8-K

 

 

UNITED STATES

SECURITIES AND EXCHANGE COMMISSION

Washington, D.C. 20549

 

 

FORM 8-K

 

 

CURRENT REPORT

Pursuant to Section 13 or 15(d)

of the Securities Exchange Act of 1934

Date of Report: (Date of earliest event reported) February 27, 2019

 

 

VERISK ANALYTICS, INC.

(Exact name of registrant as specified in its charter)

 

 

 

Delaware   001-34480   26-2994223

(State or other jurisdiction

of incorporation)

 

(Commission

File Number)

 

(IRS Employer

Identification No.)

545 Washington Boulevard

Jersey City, New Jersey 07310

(Address of principal executive offices and zip code)

(201) 469-3000

(Registrant’s telephone number, including area code)

N/A

(Former name or former address, if changed since last report)

- TASK
Using the Form 8-K cover page, answer these:
1. What date is given as the date of the earliest event reported?
2. In which state is the registrant incorporated?
3. What is the registrant's telephone number?
Rely only on the Form 8-K cover page above for answers.

- RAW DATA
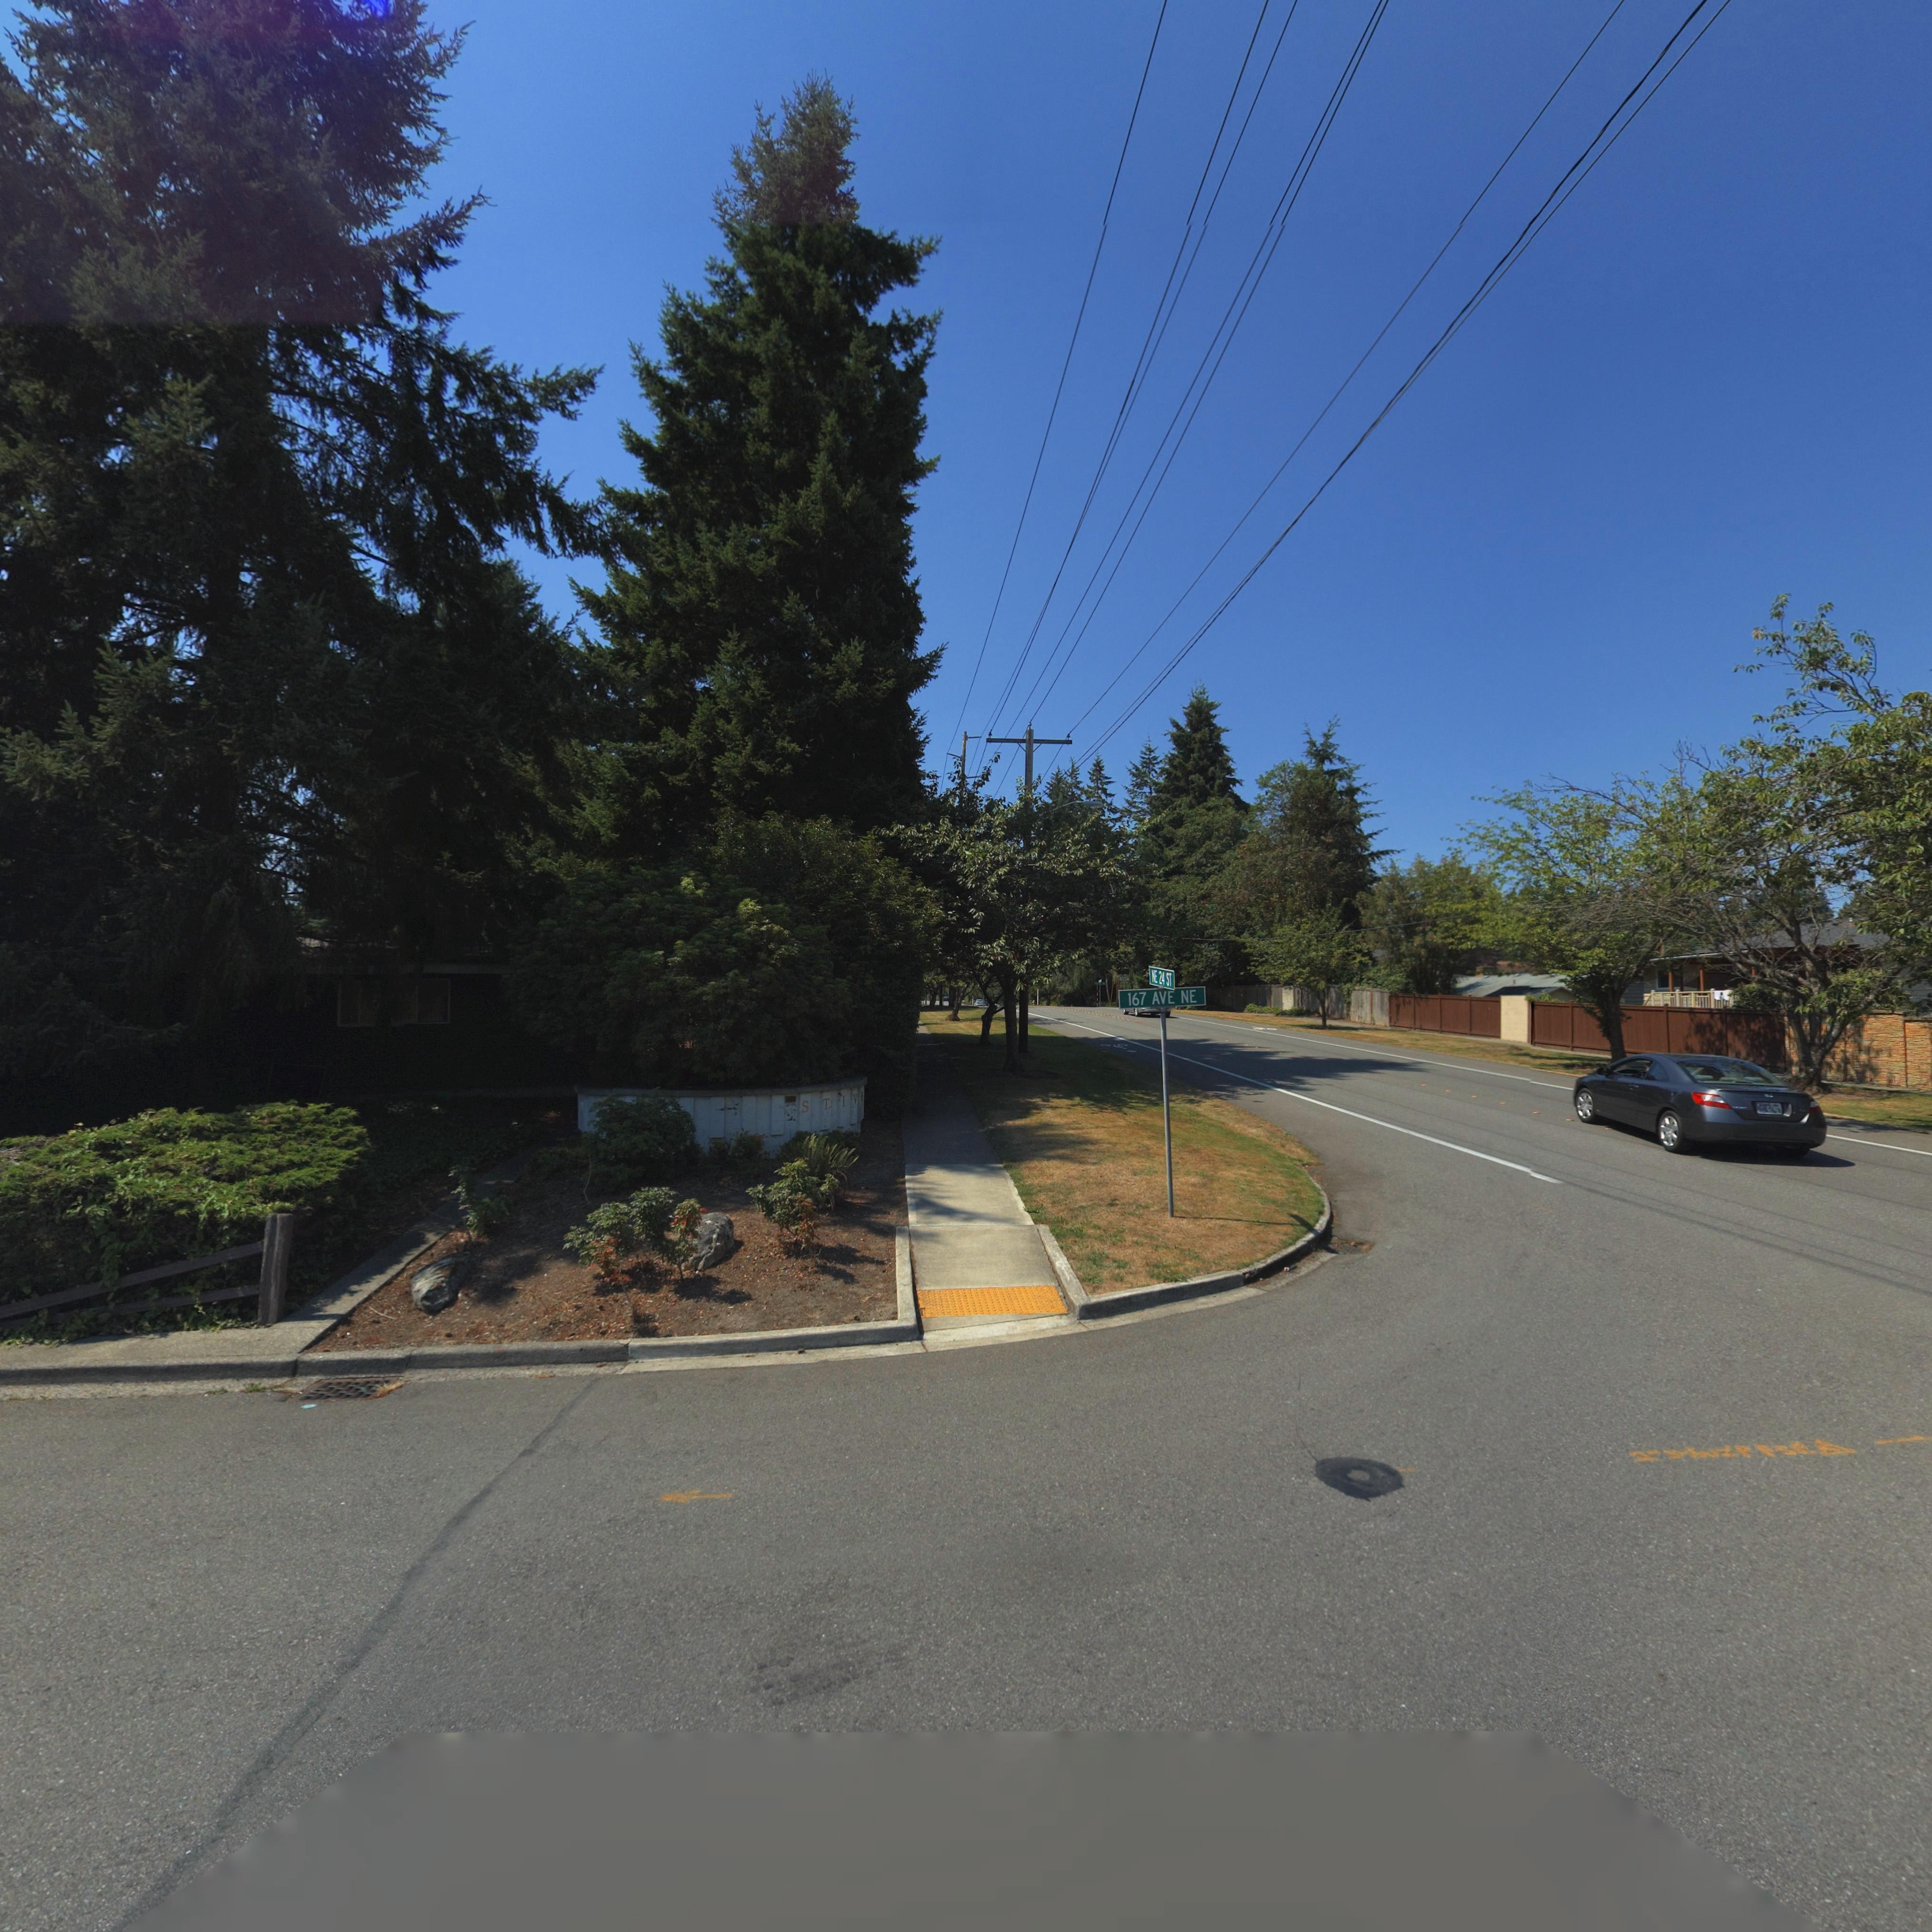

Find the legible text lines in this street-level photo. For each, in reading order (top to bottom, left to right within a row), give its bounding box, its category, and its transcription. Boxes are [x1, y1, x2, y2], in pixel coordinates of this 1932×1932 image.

- SOLUTION TO THE EXERCISE
1. February 27, 2019
2. Delaware
3. (201) 469-3000